Black esophagus or AEN is a rare disease often seen in frail elderly males with multiple comorbidities including alcohol use disorder, peripheral vascular disease, diabetes, atherosclerosis, and cardiovascular and renal disease [1, 2]. It is thought to be multifactorial, likely caused from a mix of hemodynamic compromise leading to tissue hypoperfusion, corrosive injury from stomach contents, and impaired mucosal defense [1, 2]. Classically, the diagnosis is made based on signs and symptoms of GI bleeding, leukocytosis, and EGD findings of diffuse, circumferential necrosis at the distal esophagus [1, 2]. Accepted treatment include making the patient nil-per-os, maintaining optimal organ perfusion, treating any infection with antibiotics, and starting adequate acid suppressing agents such as a PPI or antihistamines [1, 2].

This renal transplant patient has multiple issues making him especially vulnerable to AEN. First, patients with kidney disease have a higher chance of developing peripheral vascular disease, another risk factor for AEN [14]. In patients undergoing renal transplants, there is increased risk of ischemic injury from circulatory instability, and AEN has been described as a complication in the immediate post-transplant period [6, 7]. Next, these patients are prescribed various immunosuppressing agents like corticosteroids and MMF which compromise the gastrointestinal mucosa ability to maintain effective barrier function and give risk to opportunistic infections such as CMV esophagitis [4, 5, 10]. Finally, graft rejection has also been described to cause AEN, likely through hemodynamic compromise [8, 9].

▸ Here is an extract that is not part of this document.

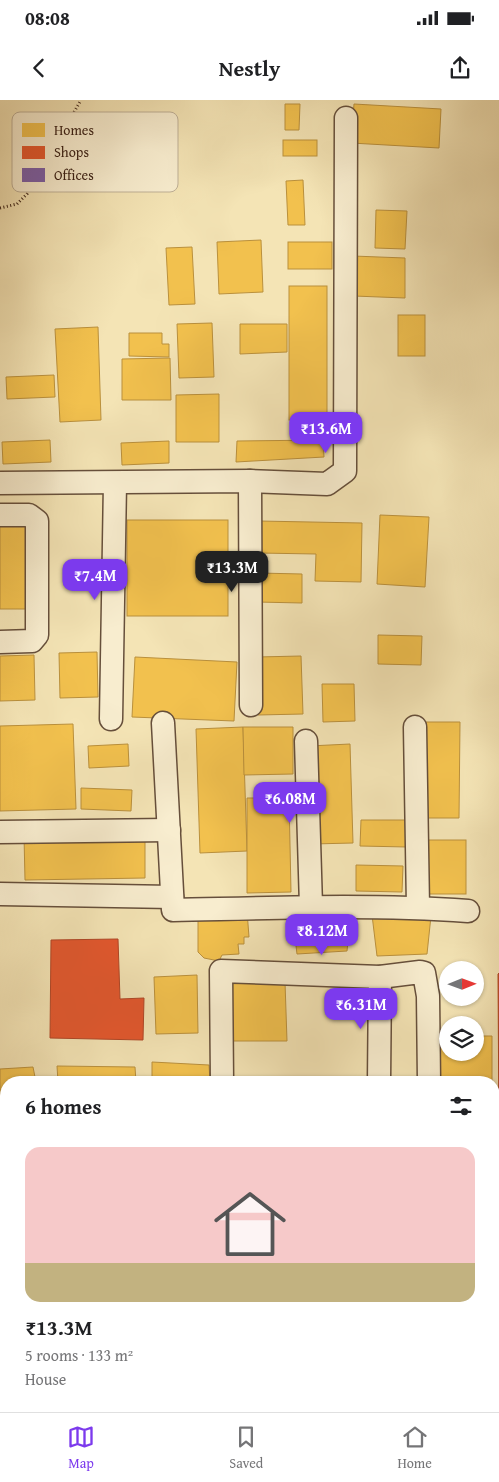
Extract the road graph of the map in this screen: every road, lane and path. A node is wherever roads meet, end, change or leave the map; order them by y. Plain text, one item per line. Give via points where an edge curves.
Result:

Our case highlights the various risk factors a renal transplantation patient possesses for developing AEN. The patient was admitted for limb ischemia due to complication of the right external iliac artery dissection from renal transplant but was likely aggravated by peripheral vascular disease of renal disease. He underwent revascularization of his right lower limb which added a component of hemodynamic compromise. Gastrointestinal mucosal barrier compromise from chronic steroids, MMF, and NSAIDs probably also exacerbated his risk of AEN. It is unlikely that the patient’s history of acute cellular rejection played a role.

Extra vigilance is needed when caring for renal transplant patients. Certain immunosuppression agents have gastrointestinal complications and should be carefully selected and coupled with acid suppressing agents. If AEN is considered, esophagitis from opportunistic infections must be ruled out. EGD during the post-transplant period or after major procedures may also be considered, especially if there was significant hemodynamic insult.

Conflicts of Interest

The authors declare that they have no conflicts of interest.